Now I can't think of another instance where an APS-C lens works so well on a 35mm / 'full-frame' sensor. And it does work well. Around about 13-14mm the images need virtually no adjustment. And if you are prepared to do a bit of corner cloning you can just about squeeze 11mm out of the lens. In the past I've used the Sigma 12-24mm on this sized sensor (my Nikon D800E) and it's an amazing lens. However it's big and heavy. It does have better corners, though not by much and very well controlled distortion, but the Sony is sharper in the centre, lighter and smaller. 

The reason that it gets so much attention is obvious. This is a seriously wide option for the Sony FE cameras. It's not all plain sailing however. The more you know how to use the transform tools in Photoshop (Warp, Distort etc.) the better you can control the distortions and I'm seeing a slight magenta cast on one side of the frame. Having said all that however, I got some pretty remarkable results. Because of nature of the lens and the fact that it obviously was never designed for this kind of a sensor I do have to do some work. And years of correcting converging verticals and other lens distortions and failings stand me in good stead for that. Here are the the above shots showing the OOC jpgs. plus my finished file. You'll notice that I left the vignetting for the grave / flowers shot because I felt it worked and contributed to the atmosphere of the shot.

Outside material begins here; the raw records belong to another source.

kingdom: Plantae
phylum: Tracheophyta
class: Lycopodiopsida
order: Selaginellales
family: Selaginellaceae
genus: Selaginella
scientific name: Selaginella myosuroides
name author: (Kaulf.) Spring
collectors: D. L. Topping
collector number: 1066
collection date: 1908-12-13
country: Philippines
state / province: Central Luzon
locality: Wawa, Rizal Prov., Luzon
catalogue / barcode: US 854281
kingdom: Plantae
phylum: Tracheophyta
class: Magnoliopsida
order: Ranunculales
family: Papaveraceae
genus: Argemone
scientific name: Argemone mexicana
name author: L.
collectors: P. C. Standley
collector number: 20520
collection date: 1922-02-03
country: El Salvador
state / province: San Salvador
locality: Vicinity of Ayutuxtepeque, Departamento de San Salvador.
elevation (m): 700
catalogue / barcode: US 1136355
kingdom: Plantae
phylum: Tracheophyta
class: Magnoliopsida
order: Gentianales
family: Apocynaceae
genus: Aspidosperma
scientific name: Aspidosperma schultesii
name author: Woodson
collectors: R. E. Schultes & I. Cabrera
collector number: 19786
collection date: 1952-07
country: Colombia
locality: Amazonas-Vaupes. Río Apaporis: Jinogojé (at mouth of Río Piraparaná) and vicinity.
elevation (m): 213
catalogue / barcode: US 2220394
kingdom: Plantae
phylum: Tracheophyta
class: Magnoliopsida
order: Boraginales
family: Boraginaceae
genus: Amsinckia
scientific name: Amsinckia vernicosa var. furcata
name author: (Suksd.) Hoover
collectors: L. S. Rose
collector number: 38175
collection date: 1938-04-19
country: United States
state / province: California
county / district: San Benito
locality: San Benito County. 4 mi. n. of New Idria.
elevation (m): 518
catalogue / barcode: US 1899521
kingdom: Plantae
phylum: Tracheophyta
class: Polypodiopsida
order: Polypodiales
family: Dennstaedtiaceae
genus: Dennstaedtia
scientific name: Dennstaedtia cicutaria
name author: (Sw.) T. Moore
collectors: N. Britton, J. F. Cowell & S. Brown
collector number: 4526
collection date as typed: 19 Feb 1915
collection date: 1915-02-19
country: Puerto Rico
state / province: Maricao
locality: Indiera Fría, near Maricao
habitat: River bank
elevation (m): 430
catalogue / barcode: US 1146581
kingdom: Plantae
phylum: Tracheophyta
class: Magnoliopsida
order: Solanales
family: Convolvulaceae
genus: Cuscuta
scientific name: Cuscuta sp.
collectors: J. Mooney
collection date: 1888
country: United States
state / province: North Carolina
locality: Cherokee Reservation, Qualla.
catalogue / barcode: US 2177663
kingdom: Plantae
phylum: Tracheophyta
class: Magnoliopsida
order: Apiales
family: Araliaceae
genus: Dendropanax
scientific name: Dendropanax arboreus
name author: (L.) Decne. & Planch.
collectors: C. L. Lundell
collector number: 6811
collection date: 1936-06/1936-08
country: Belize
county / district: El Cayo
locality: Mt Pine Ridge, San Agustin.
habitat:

Now while I doubt I'll use this for any of my property shoots, for my stock landscape work it should be incredibly useful. I'll have to test it on some architecture as well to see just how much correction I need to do. The results are undeniably dramatic though and it has to be remembered that unlike most lenses we use, this is beyond what we can see with our eyes without moving our head. So realistic it certainly isn't and I very much see it as a creative rather than a representational tool. 

Stock photography is all about creating images that grab peoples attention. I do have to get people to look at my work from initially viewing a very small thumbnail and this lens will certainly help that with it's dramatic and unusual perspective. I think I'm going to get a lot of use from this lens, particularly as I said because it's so light and small. 

There weren't that many occasions when I felt like walking around with my D800E and Sigma 12-24mm, because that outfit had a combined weight of 1600g and that's before I even thought about carrying another lens. The Sony A7r + 10-18mm has a combined weight of 690g, so the attractions are obvious. This is getting down towards Panasonic 7-14mm size and weight and the Lumix is indeed a fine lens. But the Sony combination gives me 36MP of super wide-angleness and that's why I'm so interested in it. And you can certainly expect to see more pictures taken with this combination.